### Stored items
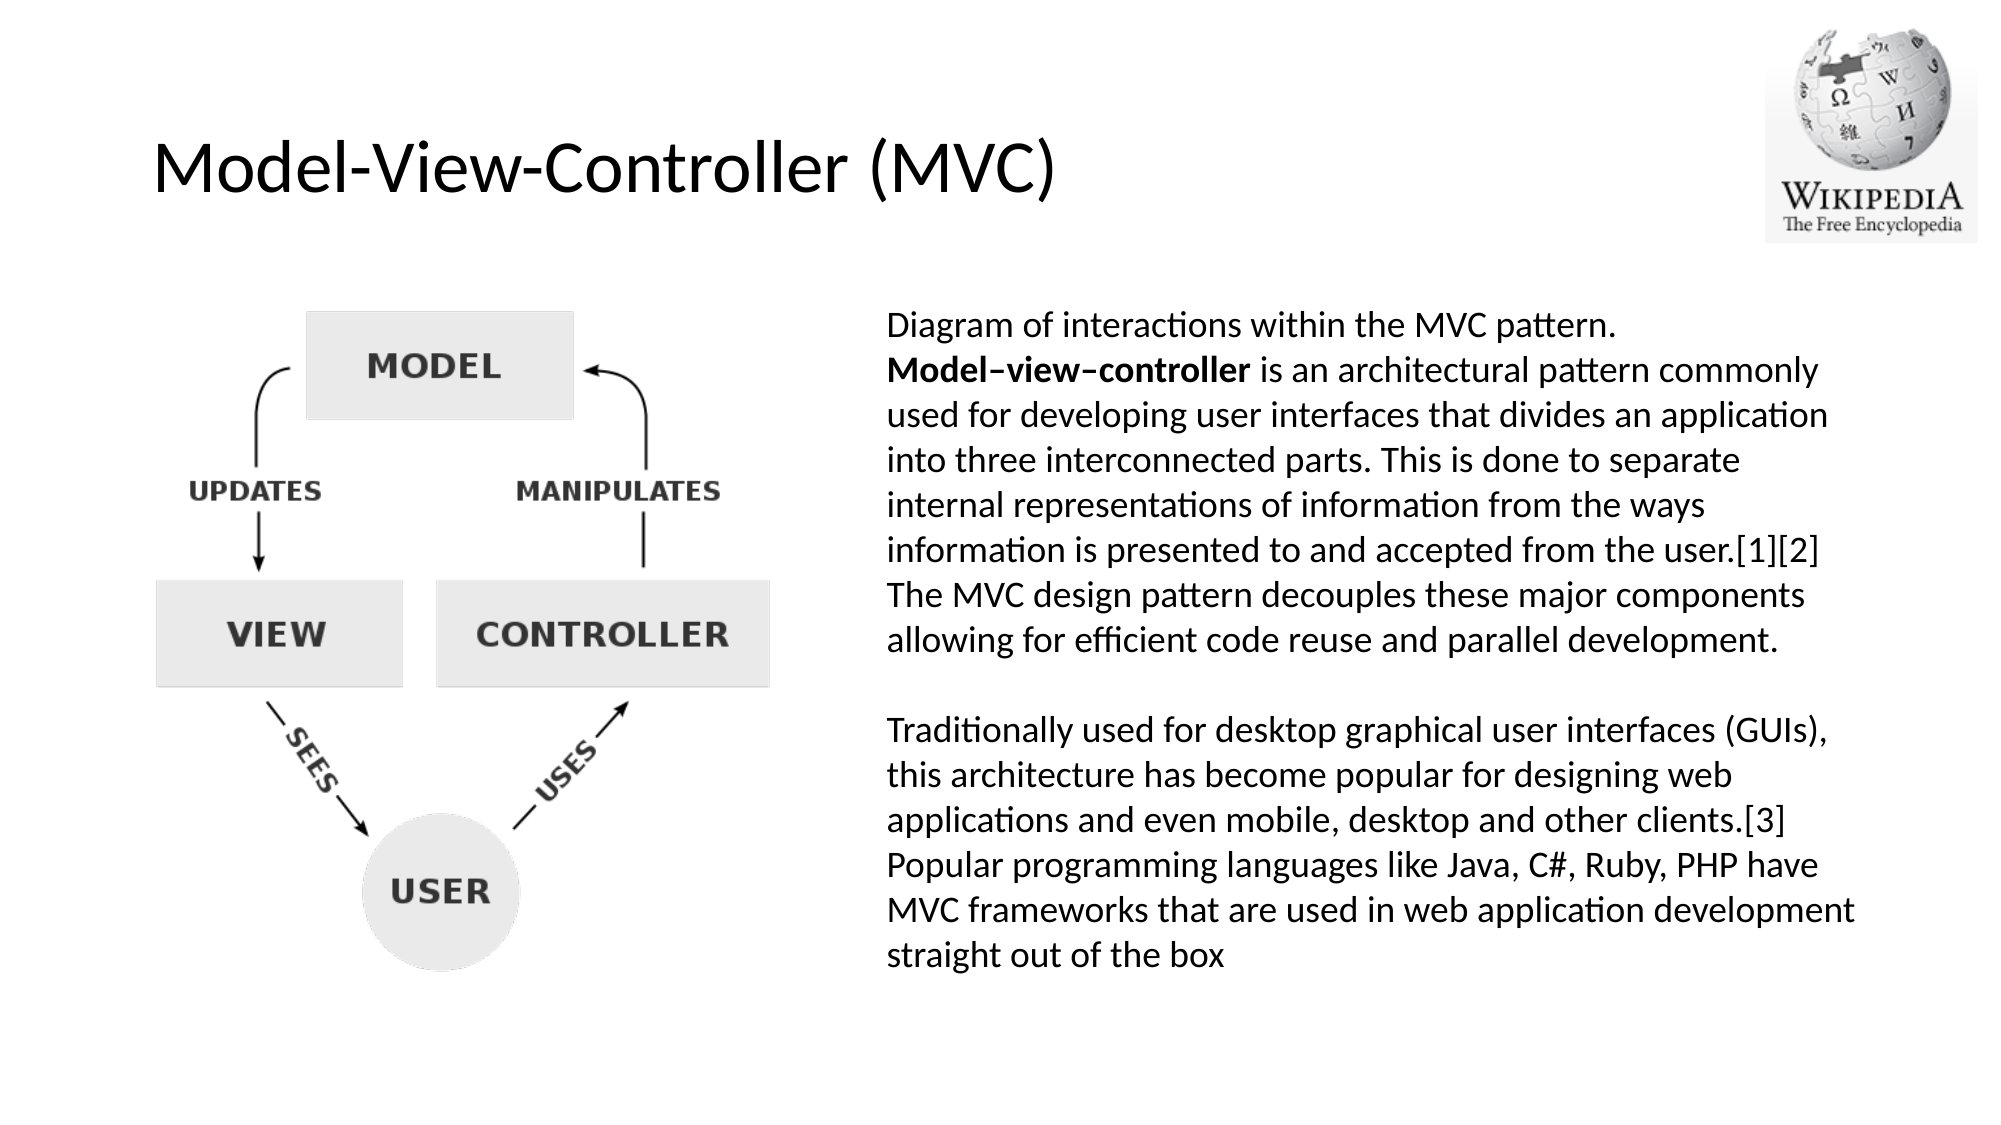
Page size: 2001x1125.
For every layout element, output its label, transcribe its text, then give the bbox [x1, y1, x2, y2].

picture [137, 283, 789, 1000]
picture [1765, 9, 1978, 243]
title Model-View-Controller (MVC) [137, 59, 1863, 278]
text_box Diagram of interactions within the MVC pattern. Model–view–controller is an architectural pattern commonly used for developing user interfaces that divides an application into three interconnected parts. This is done to separate internal representations of information from the ways information is presented to and accepted from the user.[1][2] The MVC design pattern decouples these major components allowing for efficient code reuse and parallel development. Traditionally used for desktop graphical user interfaces (GUIs), this architecture has become popular for designing web applications and even mobile, desktop and other clients.[3] Popular programming languages like Java, C#, Ruby, PHP have MVC frameworks that are used in web application development straight out of the box [871, 247, 1872, 983]
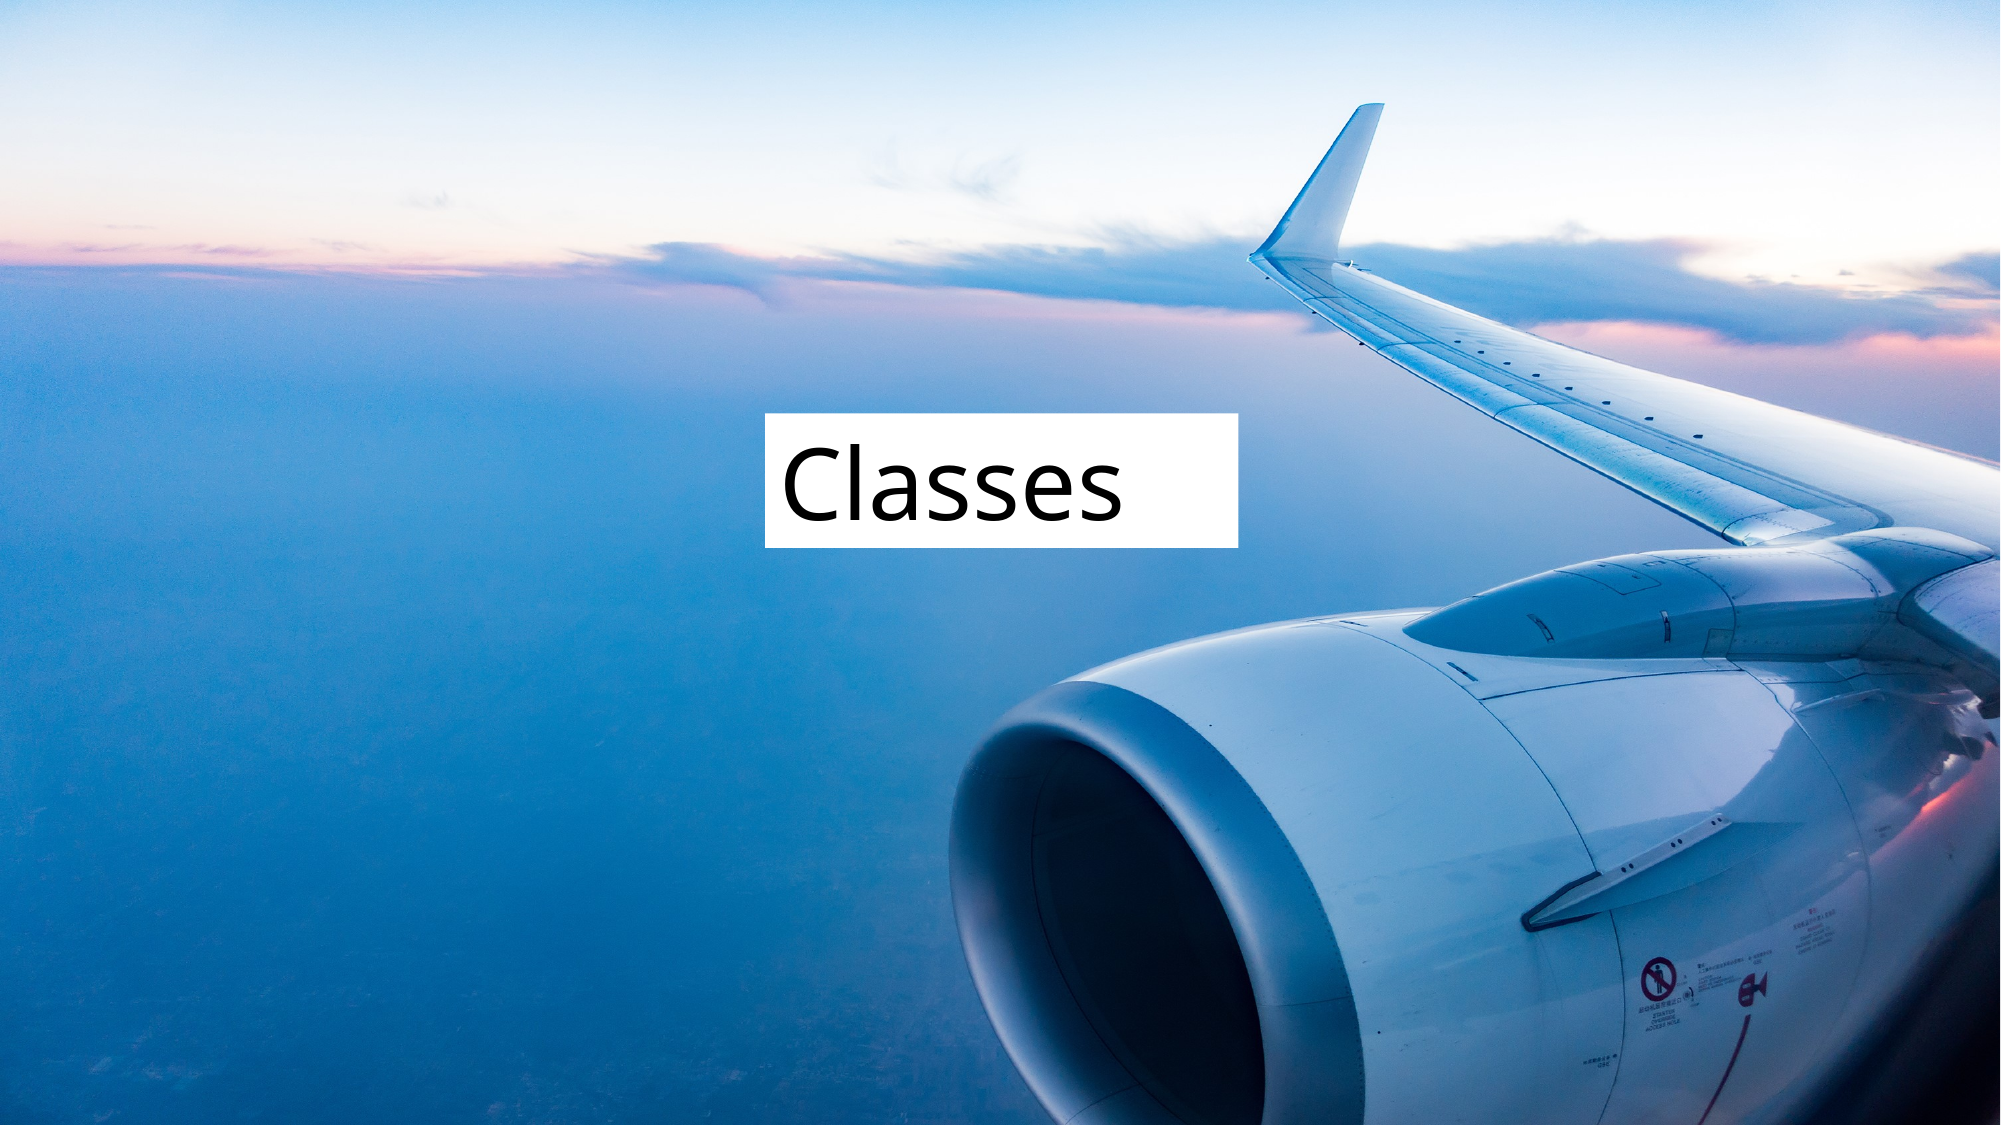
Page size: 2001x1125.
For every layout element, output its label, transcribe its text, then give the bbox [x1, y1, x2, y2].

picture [0, 0, 2001, 1125]
text_box Classes [765, 413, 1239, 548]
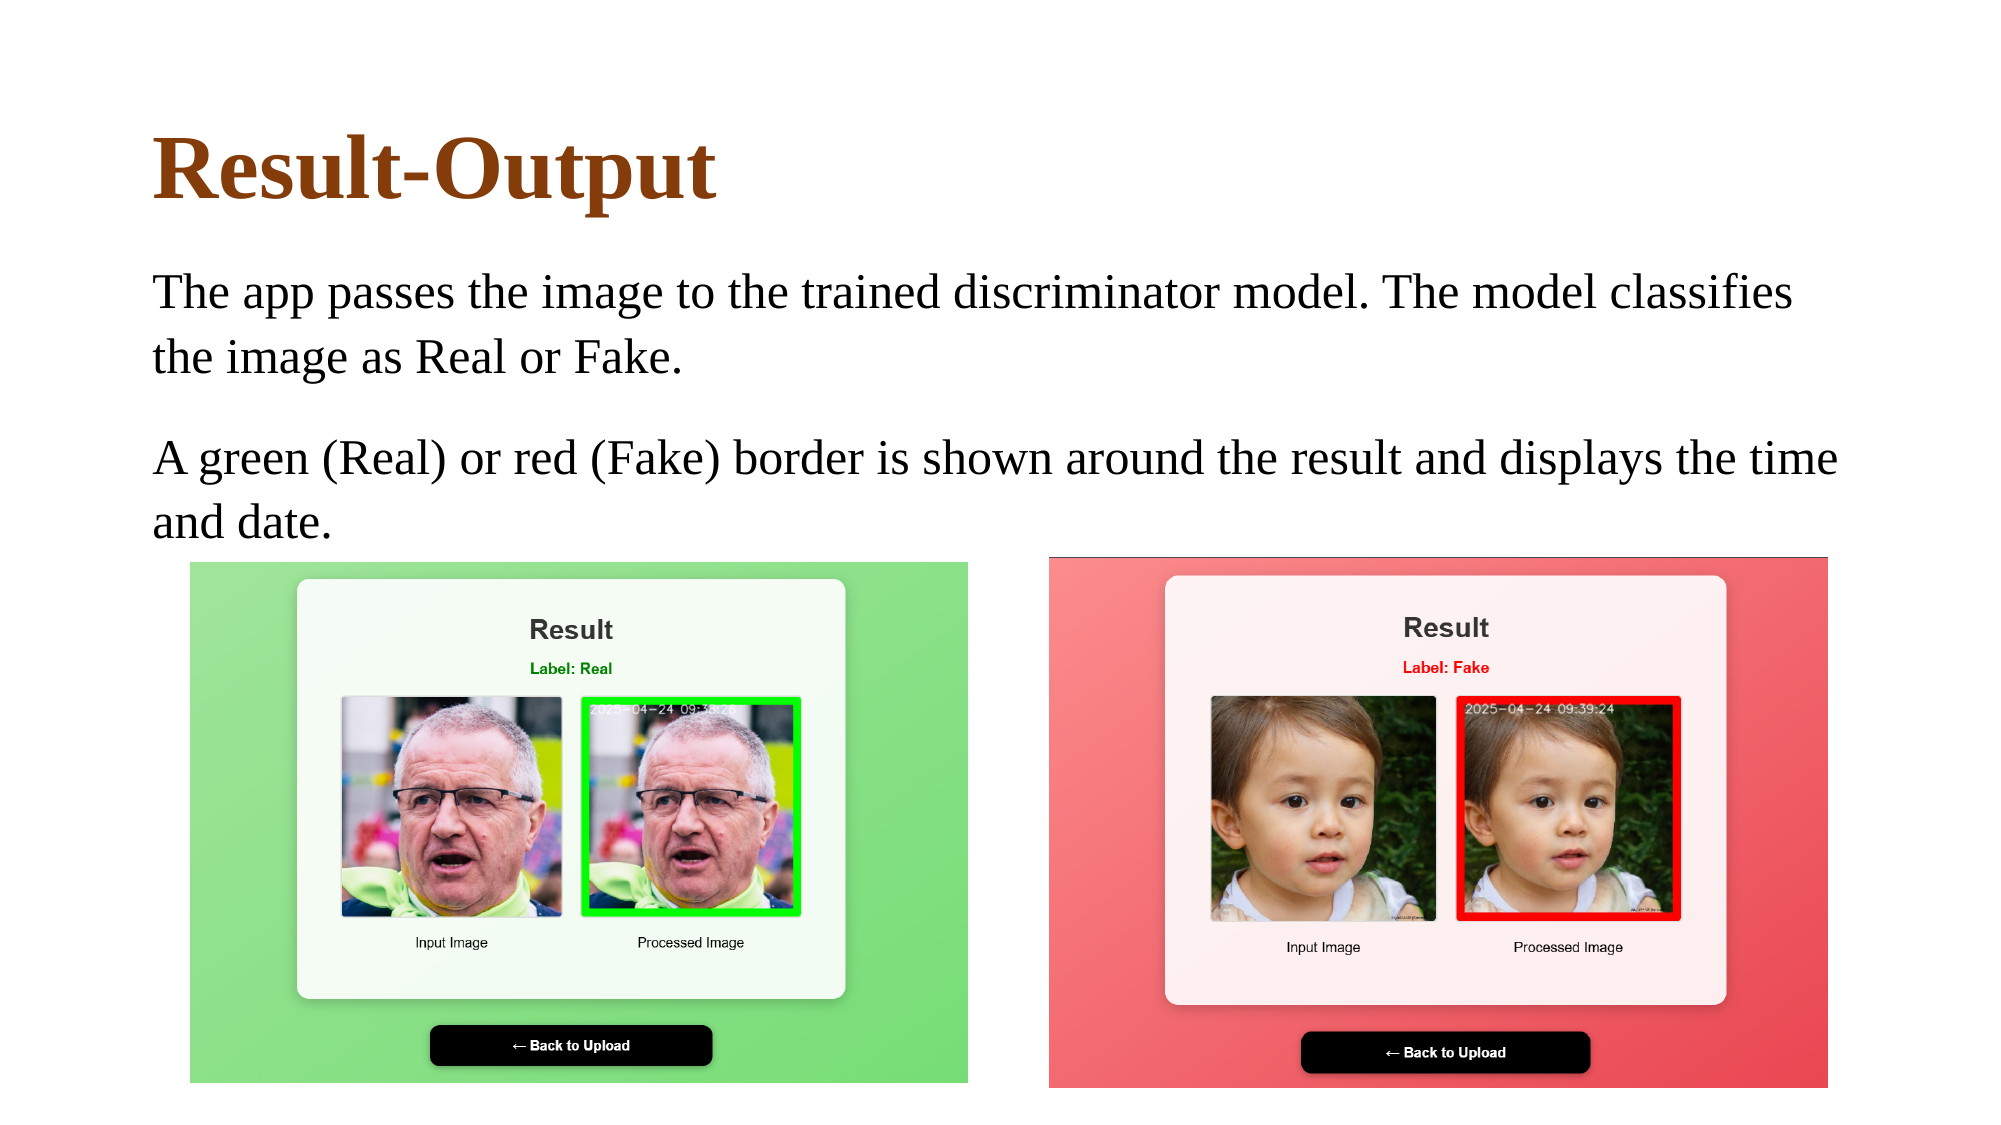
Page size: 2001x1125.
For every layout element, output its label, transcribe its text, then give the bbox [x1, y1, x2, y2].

list The app passes the image to the trained discriminator model. The model classifies the image as Real or Fake. A green (Real) or red (Fake) border is shown around the result and displays the time and date. [137, 247, 1863, 961]
title Result-Output [137, 59, 1863, 247]
picture [1049, 557, 1828, 1088]
picture [190, 562, 968, 1083]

### What you have to do
Please, without any pictures, print each entry exactly.

### Response below
Page size: 2001x1125.
For every layout element, output its label, transcribe its text, then give the bbox [x1, y1, x2, y2].

picture [137, 283, 789, 1000]
picture [1765, 9, 1978, 243]
title Model-View-Controller (MVC) [137, 59, 1863, 278]
text_box Diagram of interactions within the MVC pattern. Model–view–controller is an architectural pattern commonly used for developing user interfaces that divides an application into three interconnected parts. This is done to separate internal representations of information from the ways information is presented to and accepted from the user.[1][2] The MVC design pattern decouples these major components allowing for efficient code reuse and parallel development. Traditionally used for desktop graphical user interfaces (GUIs), this architecture has become popular for designing web applications and even mobile, desktop and other clients.[3] Popular programming languages like Java, C#, Ruby, PHP have MVC frameworks that are used in web application development straight out of the box [871, 247, 1872, 983]
Page size: 2001x1125.
For every layout element, output its label, transcribe its text, then give the bbox [x1, y1, x2, y2].

picture [0, 0, 2001, 1125]
text_box Classes [765, 413, 1239, 548]
Page size: 2001x1125.
For every layout element, output its label, transcribe its text, then give the bbox [x1, y1, x2, y2].

list The app passes the image to the trained discriminator model. The model classifies the image as Real or Fake. A green (Real) or red (Fake) border is shown around the result and displays the time and date. [137, 247, 1863, 961]
title Result-Output [137, 59, 1863, 247]
picture [1049, 557, 1828, 1088]
picture [190, 562, 968, 1083]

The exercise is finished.